##### Supplied data #####
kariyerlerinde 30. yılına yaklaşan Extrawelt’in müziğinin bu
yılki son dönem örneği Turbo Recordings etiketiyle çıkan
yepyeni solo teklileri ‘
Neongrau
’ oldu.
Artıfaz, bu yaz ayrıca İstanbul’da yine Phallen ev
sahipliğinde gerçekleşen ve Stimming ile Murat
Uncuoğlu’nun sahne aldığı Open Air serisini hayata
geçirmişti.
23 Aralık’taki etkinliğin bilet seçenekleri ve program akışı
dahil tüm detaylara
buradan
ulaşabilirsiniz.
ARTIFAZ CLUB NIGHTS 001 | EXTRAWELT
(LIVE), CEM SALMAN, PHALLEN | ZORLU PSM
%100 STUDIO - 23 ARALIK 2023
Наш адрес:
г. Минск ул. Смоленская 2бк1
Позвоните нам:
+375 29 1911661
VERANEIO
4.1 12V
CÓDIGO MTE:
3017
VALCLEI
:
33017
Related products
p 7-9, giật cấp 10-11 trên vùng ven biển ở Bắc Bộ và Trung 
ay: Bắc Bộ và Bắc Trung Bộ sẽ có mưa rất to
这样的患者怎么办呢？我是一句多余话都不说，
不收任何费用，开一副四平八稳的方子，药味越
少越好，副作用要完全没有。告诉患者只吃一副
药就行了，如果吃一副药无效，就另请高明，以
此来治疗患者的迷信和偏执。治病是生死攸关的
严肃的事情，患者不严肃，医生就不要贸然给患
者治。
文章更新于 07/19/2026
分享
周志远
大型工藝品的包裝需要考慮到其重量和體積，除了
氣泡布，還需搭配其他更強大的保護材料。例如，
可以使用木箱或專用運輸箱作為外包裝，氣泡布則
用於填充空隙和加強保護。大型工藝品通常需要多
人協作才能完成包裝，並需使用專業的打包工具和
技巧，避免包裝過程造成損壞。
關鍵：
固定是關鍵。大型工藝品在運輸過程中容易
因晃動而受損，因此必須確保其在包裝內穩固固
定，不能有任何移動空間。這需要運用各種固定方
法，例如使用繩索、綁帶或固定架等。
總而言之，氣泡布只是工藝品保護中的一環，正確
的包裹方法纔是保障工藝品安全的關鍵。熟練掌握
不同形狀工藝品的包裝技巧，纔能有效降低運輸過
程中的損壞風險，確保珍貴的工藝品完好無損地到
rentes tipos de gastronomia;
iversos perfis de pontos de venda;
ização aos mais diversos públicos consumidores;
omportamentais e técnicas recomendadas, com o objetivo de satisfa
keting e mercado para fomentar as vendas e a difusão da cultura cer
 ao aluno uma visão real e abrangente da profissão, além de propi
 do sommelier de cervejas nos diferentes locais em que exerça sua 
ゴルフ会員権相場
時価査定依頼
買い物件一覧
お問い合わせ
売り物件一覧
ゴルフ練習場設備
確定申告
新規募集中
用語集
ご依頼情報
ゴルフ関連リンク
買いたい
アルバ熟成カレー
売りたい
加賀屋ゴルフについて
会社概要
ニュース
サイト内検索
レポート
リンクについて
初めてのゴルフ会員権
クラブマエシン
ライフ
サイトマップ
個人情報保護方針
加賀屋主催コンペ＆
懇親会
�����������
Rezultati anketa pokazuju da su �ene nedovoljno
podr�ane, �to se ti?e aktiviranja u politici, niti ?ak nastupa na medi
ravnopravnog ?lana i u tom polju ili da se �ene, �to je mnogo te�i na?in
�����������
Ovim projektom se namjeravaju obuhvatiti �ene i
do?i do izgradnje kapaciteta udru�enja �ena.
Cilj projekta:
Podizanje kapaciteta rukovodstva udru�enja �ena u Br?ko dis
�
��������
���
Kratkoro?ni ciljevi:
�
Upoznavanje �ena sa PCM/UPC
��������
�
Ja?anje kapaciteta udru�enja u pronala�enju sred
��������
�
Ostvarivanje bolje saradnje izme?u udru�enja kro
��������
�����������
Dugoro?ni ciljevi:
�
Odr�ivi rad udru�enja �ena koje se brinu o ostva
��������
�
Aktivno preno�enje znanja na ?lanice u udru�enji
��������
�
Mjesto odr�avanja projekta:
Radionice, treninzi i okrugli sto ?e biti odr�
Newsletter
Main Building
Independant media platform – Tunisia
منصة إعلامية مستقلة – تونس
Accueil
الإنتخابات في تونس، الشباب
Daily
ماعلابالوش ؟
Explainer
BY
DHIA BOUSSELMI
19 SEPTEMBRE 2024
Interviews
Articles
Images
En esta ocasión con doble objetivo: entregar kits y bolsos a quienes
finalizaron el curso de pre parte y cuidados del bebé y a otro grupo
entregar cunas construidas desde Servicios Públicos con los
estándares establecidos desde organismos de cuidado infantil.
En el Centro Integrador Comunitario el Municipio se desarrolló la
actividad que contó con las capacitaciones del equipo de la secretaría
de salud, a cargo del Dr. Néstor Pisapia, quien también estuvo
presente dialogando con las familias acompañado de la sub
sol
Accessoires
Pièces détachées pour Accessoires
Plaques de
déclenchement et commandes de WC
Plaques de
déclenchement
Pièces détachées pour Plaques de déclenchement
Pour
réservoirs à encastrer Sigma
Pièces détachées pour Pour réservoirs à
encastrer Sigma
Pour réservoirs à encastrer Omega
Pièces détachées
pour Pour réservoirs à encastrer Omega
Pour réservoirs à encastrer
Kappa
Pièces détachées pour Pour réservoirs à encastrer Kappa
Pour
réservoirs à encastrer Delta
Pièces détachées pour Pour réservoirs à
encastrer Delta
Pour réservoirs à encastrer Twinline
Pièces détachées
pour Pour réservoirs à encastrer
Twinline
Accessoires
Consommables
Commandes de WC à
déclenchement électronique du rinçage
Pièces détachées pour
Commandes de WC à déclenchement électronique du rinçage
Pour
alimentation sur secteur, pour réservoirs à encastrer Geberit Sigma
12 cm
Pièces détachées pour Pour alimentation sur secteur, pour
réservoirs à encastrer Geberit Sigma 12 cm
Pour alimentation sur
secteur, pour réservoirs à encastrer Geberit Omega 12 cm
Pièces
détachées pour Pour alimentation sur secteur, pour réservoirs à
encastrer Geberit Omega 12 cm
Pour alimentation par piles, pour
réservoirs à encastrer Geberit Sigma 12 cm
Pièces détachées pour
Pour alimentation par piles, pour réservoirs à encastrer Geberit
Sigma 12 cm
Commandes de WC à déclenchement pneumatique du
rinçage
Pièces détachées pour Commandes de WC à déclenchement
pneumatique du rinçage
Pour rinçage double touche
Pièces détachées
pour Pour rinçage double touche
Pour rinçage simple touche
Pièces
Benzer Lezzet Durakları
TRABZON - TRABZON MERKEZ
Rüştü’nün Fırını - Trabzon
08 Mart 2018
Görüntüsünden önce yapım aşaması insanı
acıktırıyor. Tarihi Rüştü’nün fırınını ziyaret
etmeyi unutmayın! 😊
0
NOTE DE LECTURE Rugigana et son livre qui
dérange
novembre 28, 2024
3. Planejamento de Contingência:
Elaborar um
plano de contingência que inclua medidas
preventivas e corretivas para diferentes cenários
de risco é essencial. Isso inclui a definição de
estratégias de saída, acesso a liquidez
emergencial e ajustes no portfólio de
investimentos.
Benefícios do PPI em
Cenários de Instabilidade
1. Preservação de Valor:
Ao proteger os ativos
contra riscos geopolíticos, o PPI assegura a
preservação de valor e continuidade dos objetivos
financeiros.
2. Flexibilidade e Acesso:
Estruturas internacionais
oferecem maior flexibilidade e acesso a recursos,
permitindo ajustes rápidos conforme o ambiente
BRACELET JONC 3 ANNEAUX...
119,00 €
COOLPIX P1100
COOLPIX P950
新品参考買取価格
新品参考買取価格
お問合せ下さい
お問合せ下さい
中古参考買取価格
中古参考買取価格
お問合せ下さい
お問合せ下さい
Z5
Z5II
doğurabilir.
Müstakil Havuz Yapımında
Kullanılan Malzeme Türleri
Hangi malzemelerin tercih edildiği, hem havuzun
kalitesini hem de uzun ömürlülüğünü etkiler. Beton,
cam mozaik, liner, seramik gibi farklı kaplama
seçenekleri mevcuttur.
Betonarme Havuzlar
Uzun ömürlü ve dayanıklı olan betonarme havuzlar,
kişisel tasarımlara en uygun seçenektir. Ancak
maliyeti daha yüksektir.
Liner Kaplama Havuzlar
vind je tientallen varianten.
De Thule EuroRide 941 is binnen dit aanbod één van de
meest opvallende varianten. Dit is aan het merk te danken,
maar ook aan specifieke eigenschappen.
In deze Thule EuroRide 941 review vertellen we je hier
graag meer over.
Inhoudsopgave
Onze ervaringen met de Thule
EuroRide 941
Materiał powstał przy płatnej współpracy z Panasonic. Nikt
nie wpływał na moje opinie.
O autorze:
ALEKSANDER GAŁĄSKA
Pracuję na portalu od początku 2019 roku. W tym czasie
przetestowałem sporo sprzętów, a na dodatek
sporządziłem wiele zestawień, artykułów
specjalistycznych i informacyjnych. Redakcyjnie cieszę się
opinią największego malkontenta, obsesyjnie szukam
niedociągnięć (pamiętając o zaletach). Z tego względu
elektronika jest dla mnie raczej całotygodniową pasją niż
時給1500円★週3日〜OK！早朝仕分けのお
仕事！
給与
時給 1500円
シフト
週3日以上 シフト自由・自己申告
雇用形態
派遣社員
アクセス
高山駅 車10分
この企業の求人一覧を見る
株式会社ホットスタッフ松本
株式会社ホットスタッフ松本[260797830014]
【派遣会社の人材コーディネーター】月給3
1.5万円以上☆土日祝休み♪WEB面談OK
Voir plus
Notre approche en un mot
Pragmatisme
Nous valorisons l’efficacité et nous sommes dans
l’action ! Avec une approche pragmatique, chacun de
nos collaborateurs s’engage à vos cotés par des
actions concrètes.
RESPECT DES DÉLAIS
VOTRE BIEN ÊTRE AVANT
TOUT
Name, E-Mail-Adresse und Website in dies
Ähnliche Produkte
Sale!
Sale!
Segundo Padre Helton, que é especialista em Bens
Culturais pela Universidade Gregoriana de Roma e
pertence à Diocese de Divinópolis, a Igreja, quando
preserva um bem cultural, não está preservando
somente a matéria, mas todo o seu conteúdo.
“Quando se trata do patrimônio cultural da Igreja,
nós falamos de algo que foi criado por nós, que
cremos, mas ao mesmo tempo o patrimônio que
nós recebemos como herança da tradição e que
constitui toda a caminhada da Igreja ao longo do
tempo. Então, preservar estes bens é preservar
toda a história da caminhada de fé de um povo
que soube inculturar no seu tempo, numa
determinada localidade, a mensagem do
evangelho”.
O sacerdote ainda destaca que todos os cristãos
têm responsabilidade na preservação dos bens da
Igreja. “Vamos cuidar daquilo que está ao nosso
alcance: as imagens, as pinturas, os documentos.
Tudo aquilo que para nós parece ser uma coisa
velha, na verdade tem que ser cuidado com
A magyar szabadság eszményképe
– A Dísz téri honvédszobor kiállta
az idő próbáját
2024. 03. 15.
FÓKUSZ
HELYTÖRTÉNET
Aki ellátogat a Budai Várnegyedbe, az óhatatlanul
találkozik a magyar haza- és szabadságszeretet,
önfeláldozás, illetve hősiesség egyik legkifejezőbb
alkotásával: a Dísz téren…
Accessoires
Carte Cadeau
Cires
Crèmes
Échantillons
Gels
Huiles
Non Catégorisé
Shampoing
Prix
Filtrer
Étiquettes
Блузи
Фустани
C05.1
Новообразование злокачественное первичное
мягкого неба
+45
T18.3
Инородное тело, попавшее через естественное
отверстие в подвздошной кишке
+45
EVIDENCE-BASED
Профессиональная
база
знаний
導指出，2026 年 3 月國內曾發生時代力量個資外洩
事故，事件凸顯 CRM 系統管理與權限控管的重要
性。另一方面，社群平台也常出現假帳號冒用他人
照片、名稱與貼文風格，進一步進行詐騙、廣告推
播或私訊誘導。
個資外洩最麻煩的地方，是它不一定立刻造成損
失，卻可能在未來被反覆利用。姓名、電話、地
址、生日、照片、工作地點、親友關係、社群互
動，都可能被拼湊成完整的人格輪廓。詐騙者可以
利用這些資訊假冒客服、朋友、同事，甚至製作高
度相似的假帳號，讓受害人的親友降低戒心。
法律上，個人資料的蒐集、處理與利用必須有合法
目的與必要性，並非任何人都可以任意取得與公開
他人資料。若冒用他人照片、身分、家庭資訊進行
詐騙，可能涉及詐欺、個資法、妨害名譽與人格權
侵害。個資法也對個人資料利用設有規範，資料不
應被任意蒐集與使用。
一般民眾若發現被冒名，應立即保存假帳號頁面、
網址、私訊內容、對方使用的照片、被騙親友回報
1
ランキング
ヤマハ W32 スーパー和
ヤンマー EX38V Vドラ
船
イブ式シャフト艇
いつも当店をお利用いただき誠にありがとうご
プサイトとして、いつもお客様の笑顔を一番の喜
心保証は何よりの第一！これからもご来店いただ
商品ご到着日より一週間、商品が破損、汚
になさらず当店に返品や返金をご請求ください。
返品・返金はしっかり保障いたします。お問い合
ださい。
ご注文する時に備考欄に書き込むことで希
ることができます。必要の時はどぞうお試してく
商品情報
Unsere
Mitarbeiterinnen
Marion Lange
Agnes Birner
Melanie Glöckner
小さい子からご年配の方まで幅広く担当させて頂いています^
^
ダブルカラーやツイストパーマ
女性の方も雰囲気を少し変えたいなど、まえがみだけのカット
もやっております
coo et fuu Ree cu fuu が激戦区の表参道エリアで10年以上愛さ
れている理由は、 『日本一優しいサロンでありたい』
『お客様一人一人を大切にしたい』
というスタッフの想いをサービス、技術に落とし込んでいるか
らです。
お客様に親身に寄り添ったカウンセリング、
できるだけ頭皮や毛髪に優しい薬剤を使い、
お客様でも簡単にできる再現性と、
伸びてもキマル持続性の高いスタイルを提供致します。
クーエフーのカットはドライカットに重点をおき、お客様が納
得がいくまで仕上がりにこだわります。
#####
Task description
State how many of the lines above contain the word "entregar", treating case as significant. Reply with the number alone.

Worked solution
2